On novels vs. short stories:
[I]n a novel, the whole point is the little constructions along the way . . . a chance to describe a certain household, or a certain while-traveling phenomenon, etc. And the plot is just a way to link these together and, in a sense, "justify" them. In the end, at least in that book, the plot is sort of a red herring. Whereas, in a story, the progression of the plot is what the whole machine is ultimately judged against. You can do the other things — description, dialogue, etc. — but any piece that is inessential to the plot-machine (to the sense that this thing is moving forward, and along a certain thematic track) is felt as extraneous.

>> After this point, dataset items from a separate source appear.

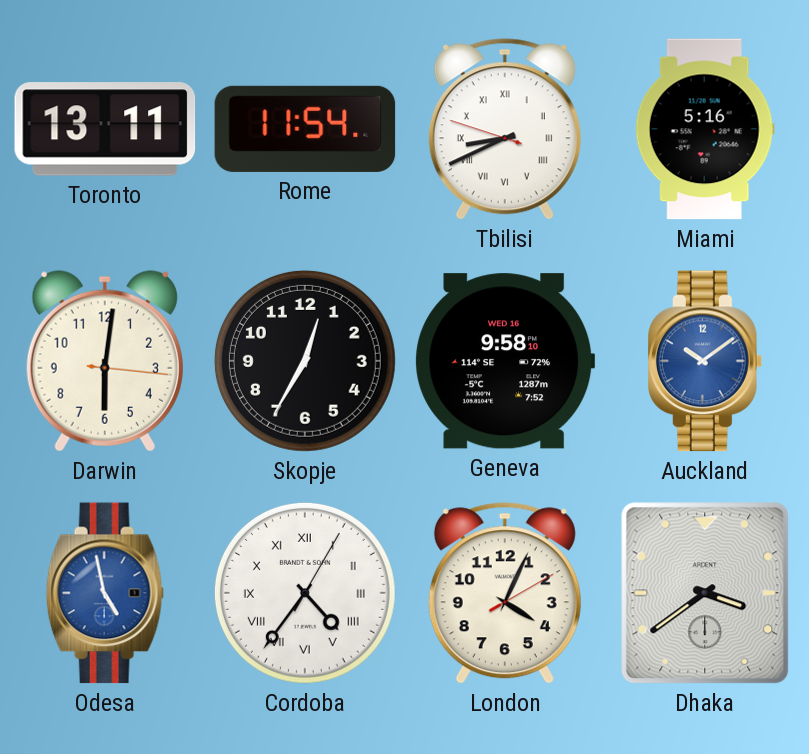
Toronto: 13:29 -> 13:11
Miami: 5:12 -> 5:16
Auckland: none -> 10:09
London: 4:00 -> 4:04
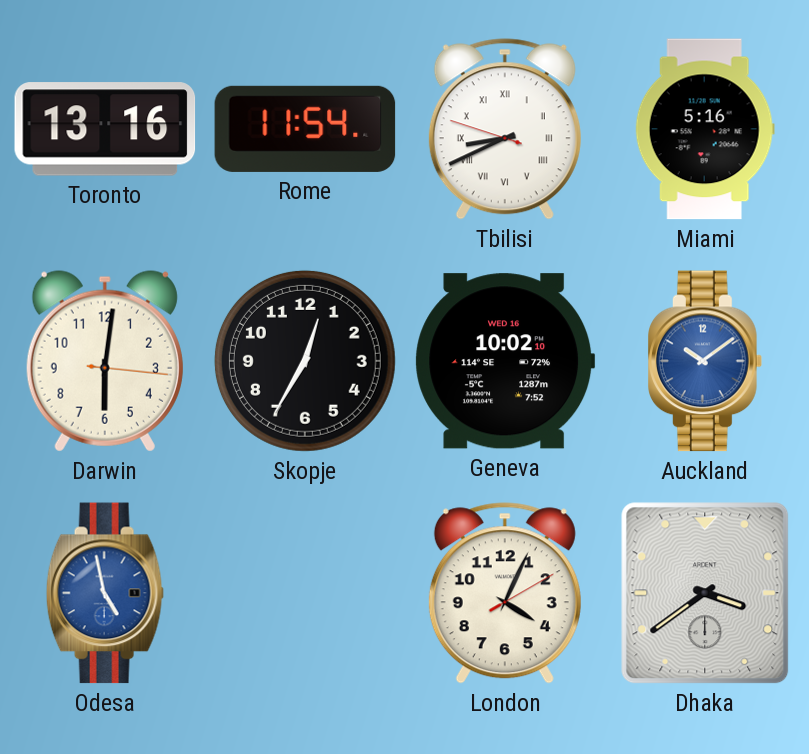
Toronto: 13:11 -> 13:16
Geneva: 9:58 -> 10:02
Cordoba: 4:36 -> none
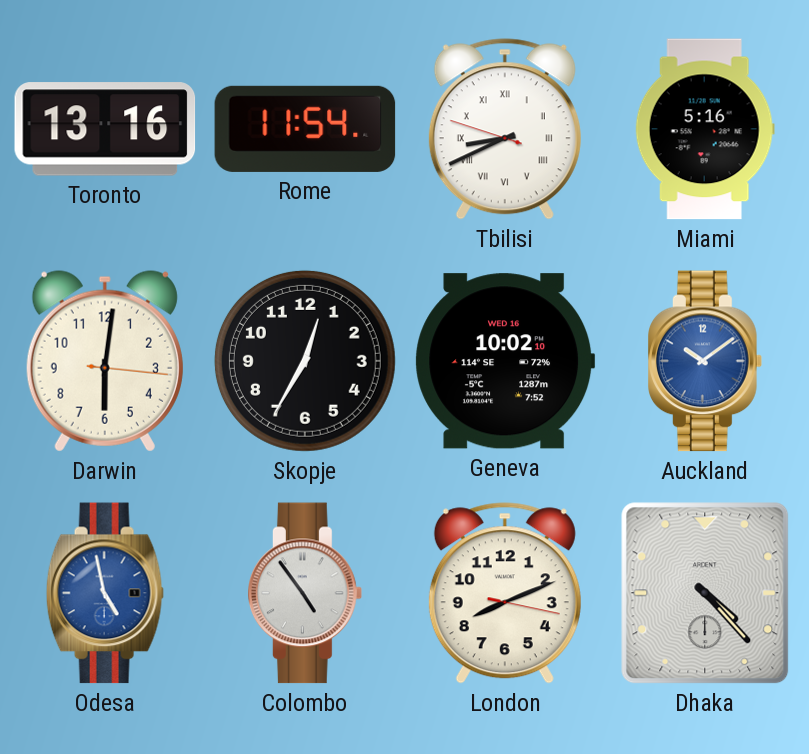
Colombo: none -> 4:54
London: 4:04 -> 8:11
Dhaka: 3:39 -> 4:23
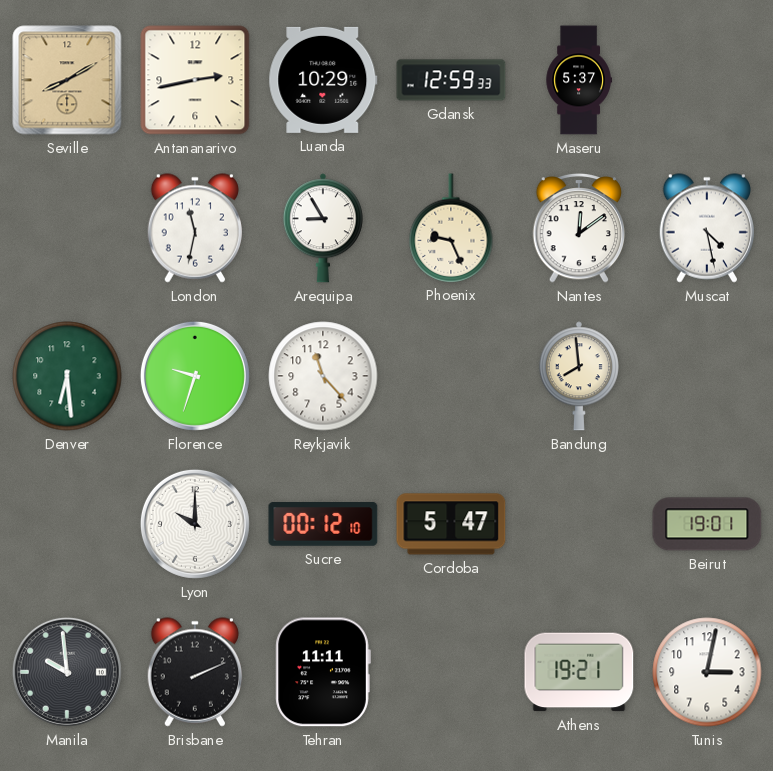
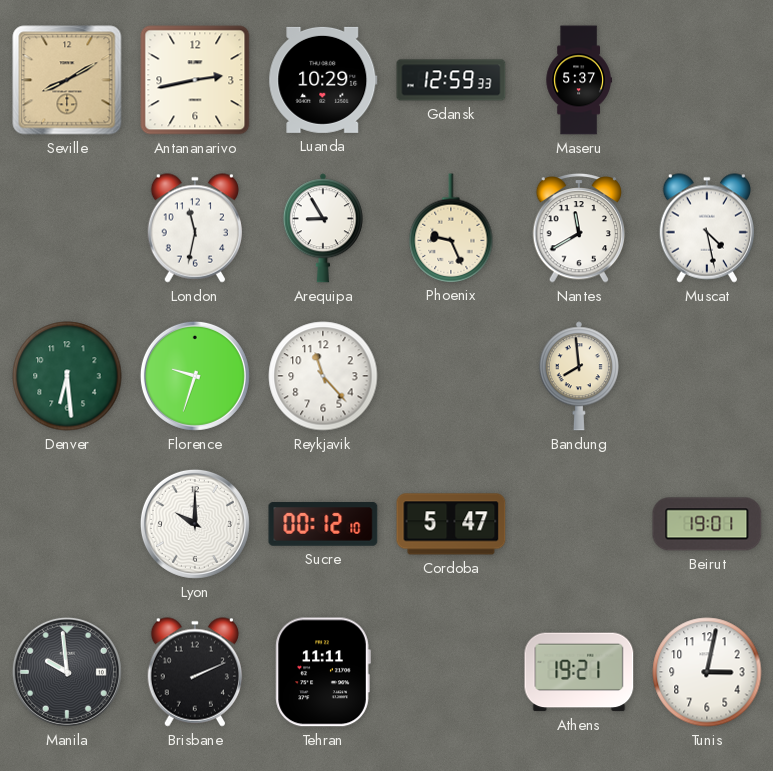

(OK, I don't entirely agree with that; but I do think it's true that a novel is built upon measured digressions, and that's sort of what he's saying.)

On realistic expectations:
I’ve known people who started out wanting to fix the world, and when they find out the world can’t be fixed (because in fact it’s not broken) they retreat to a sort of cynical stance. When you think about it, that’s all ego: The world refused to be fixed by me, the center of the universe; therefore I hate the world.


Ouch.

Plus, he reveals that his new collection drops in May. Sweet! Go read.